This collection of fiction and nonfiction pieces is peopled by women who live or come from Mindanao, that “faraway” place in the Philippine South known for its political wars and religious strife. But this book is not about that. It is about a warehouse, fermented fish, water pipes, bougainvilleas, houses with stairs to nowhere, dogs, a hamburger, and a stolen kiss or two all told by a child, a teenager, a teacher turned OFW, a sixty-year-old woman in love, a daughter, a niece, an aunt. These stories are about those middle spaces where there will always be more than one thing, all at once: logic and love, truth and imagination, tradition and transitions, presence and loss, madness and choices, grief and life.
Maria Elena L. Paulma was born in Butuan City, and spent her summer vacations at her grandparents’ farm in Tiniwisan across the Agusan River, or in Cebu City, an overnight ferry ride away. She earned her degrees in creative writing and comparative literature at the University of the Philippines. She teaches when she’s not writing or traveling.
4.5☆ It seems like every time I picked this up, it ended with me crying. I'm sure it will stay that way the farther I get from home.
Another reviewer mentioned "Three Kisses", and I will do the same because it left me sobbing in a Popeye's. Love is so real, so back, so soft, so steady.
I read Maria Elena Paulma’s “Three Kisses” in 2010 when the piece was awarded first prize for the fiction category in the Palanca Awards. Being very young, I did not yet fully comprehend the maturity of the piece. I found it cute, yes, but I simply lacked the wisdom gained only through some years of loving and losing and loving. Almost eight years after I first stumbled upon the piece on the Palanca website, I am very happy to have rediscovered the joy of second chances and second readings.
“Three Kisses” is puppy love for old people. Its main characters are senior citizens--a Filipina and a Belgian man-who found each other at sixty years old and decided to get married and spend their remaining days in Belgium. As with all other relationships, there is an end to the honeymoon stage. Theirs was depicted in mechanical routines, clashing personalities, and cultural differences all told in language that shows rather than tells:
“The half light of the early morning filtered through the coral blue curtains which she had chosen for this room, half-drawn across the window to satisfy both her need for it to be pulled back and his desire for it to be fully drawn.”
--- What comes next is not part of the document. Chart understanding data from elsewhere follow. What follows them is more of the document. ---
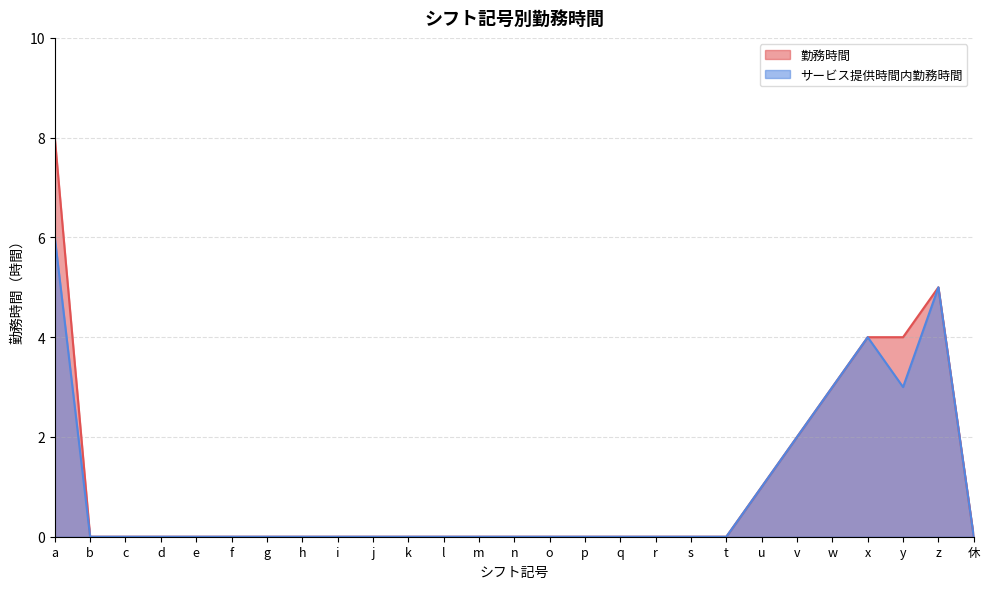

At how many categories does at least one series exceed 3?

4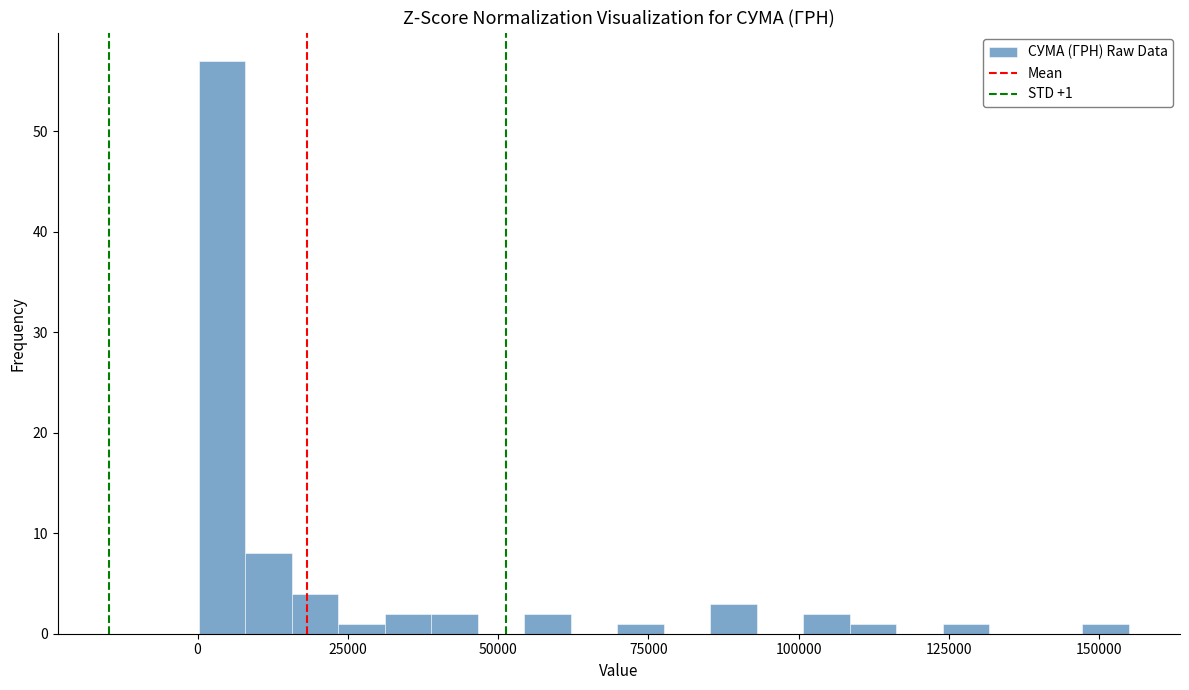

Around what value on the x-axis is the tallest bar? Give the approximate position of its centre, as read against the axis.

5000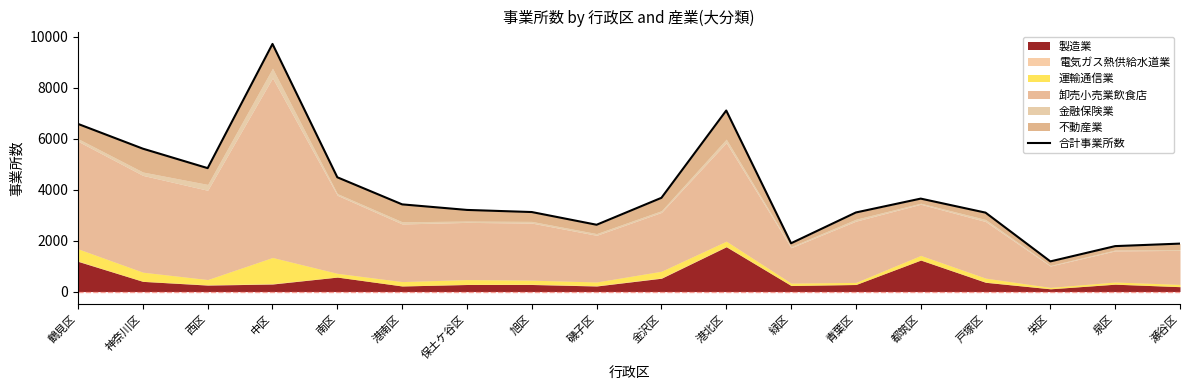

The value at 保土ケ谷区 is 3204. True or false?

True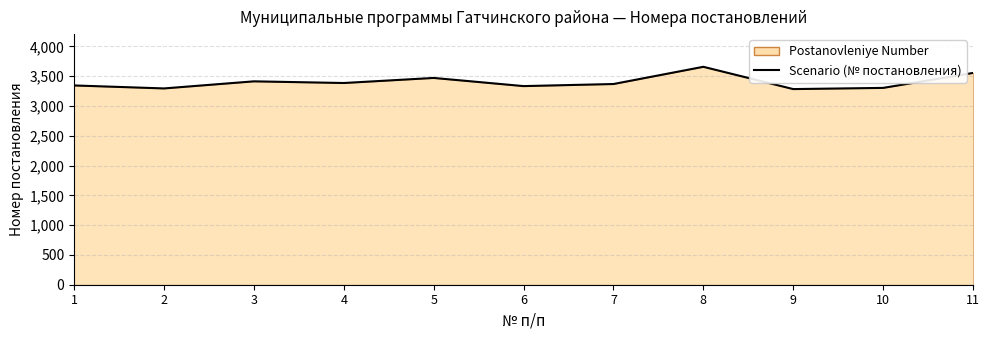

The chart shows a value of 3344 at 1. True or false?

True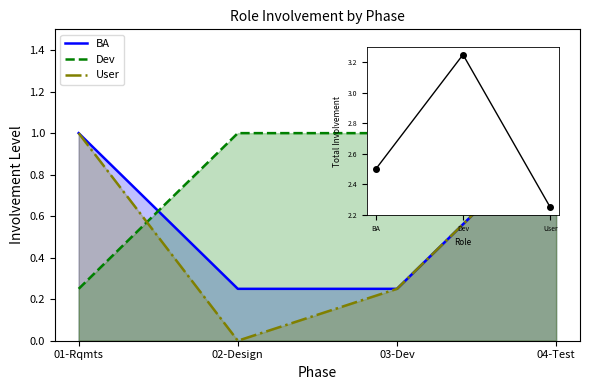

Reading left to right, list all the values displayed in this chart.

BA: 1.0	0.2	0.2	1.0
Dev: 0.2	1.0	1.0	1.0
User: 1.0	0.0	0.2	1.0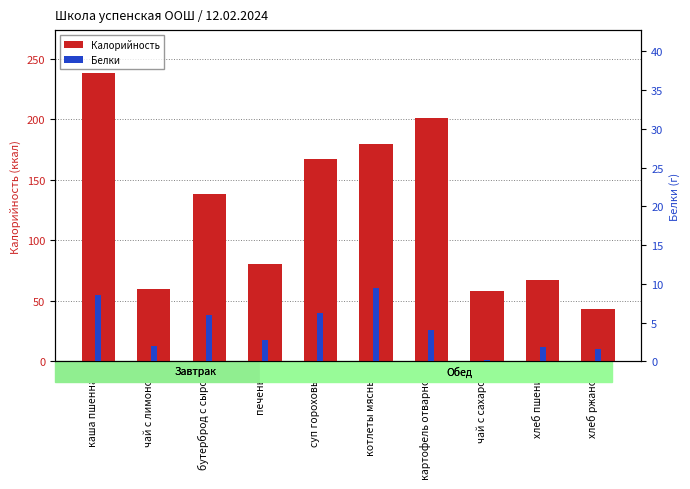

What is the difference between the second highest and second lowest values in the Белки series?

7.0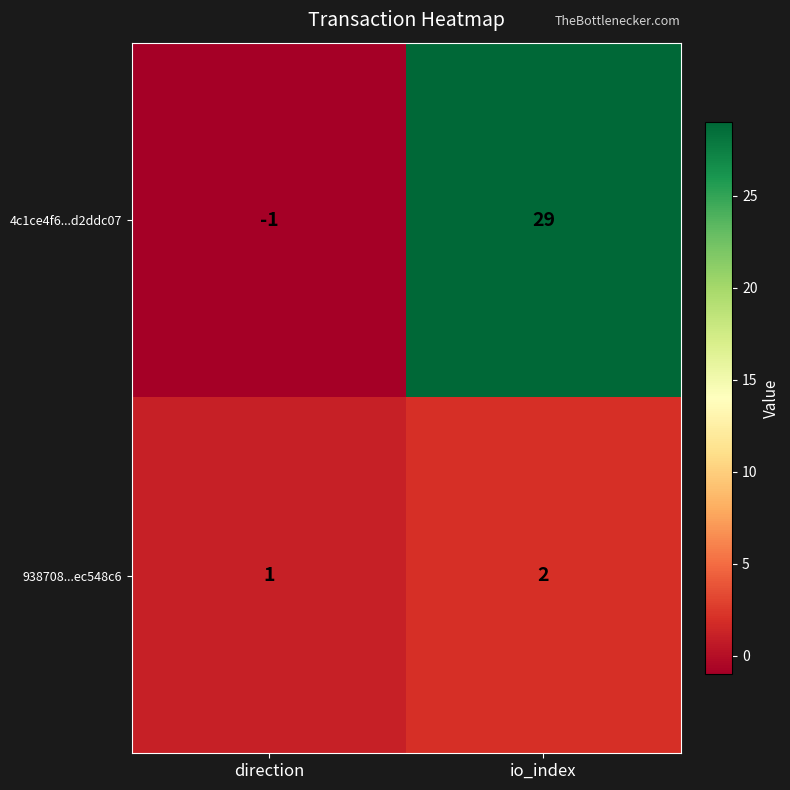

At how many categories does at least one series exceed 27?

1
The passage above shows how the two characters try to live with each other’s differences by reaching a compromise. The whole piece is replete with suggestions on how the couple politely put up with each other. As the story progresses and conflicts arise, the narrator ultimately walks the reader through the rediscovered beauty of familiarity and companionable love.
“Three Kisses” ends the whole collection—and Paulma was right to put it in the finale for it is her strongest piece. Her other stories also explore the pains and joys of the ordinary as experienced in the female perspective. “Where I Write From” is especially noteworthy for its poetic language. “The Bougainvillea” uses the eponymous plant as a central image wherein the neighborhood story revolves. “The House My Mother Built” explores the complexities of a mother-daughter relationship. It also attempts to define “home” by navigating the house that the author’s mother built and the histories behind its odd architecture, crammed interior, and empty rooms.
Stories from the fiction section (“The Bougainvillea,” “Poko,” etc.) somehow share the same tone, atmosphere, and voice as the stories in the creative nonfiction section (“A Bodega Stands on Pili Drive,” “And the Water Flows in Tiniwasan,” etc.); one is somehow indistinguishable from the other, thus challenging the boundaries between fictional and nonfictional truths.
The collection contains a handful of stories that classify as young adult fiction and are reminiscent of Cristina Pantoja Hidalgo’s Catch a Falling Star. This shows Paulma’s range in narrating the female experience--from a young girl in a declamation contest, pining for a mother’s approval (“The Contest”, to an old woman resigning to the toll of old age with a man she married at sixty years old (“Three Kisses”).
Paulma’s stories, either fiction or creative nonfiction, chronicle the shared experience of growing up and conjure a familiar feeling. In a way, reading the stories is like going back home.
i've recently been on the short stories/essays binge provided by the UP Press and UP Law Center and this collection, in particular, resonates more than others simply because i live so close to, and have traversed many times over, the settings such stories are suspended in. the quaint Butuan, hectic Cebu, and every hidden barangay in-between. i've never seen these places depicted so wistfully before, my Bisaya represented much like Sigrid Marianne Gayangos' "Laut: Stories," and all the other knick-knacks of culture spread throughout; those i've grown to appreciate as markers of identity less celebrated in the Philippine popular consciousness. there really is a narrative to conjure about anything. how beautiful it is to finally connect.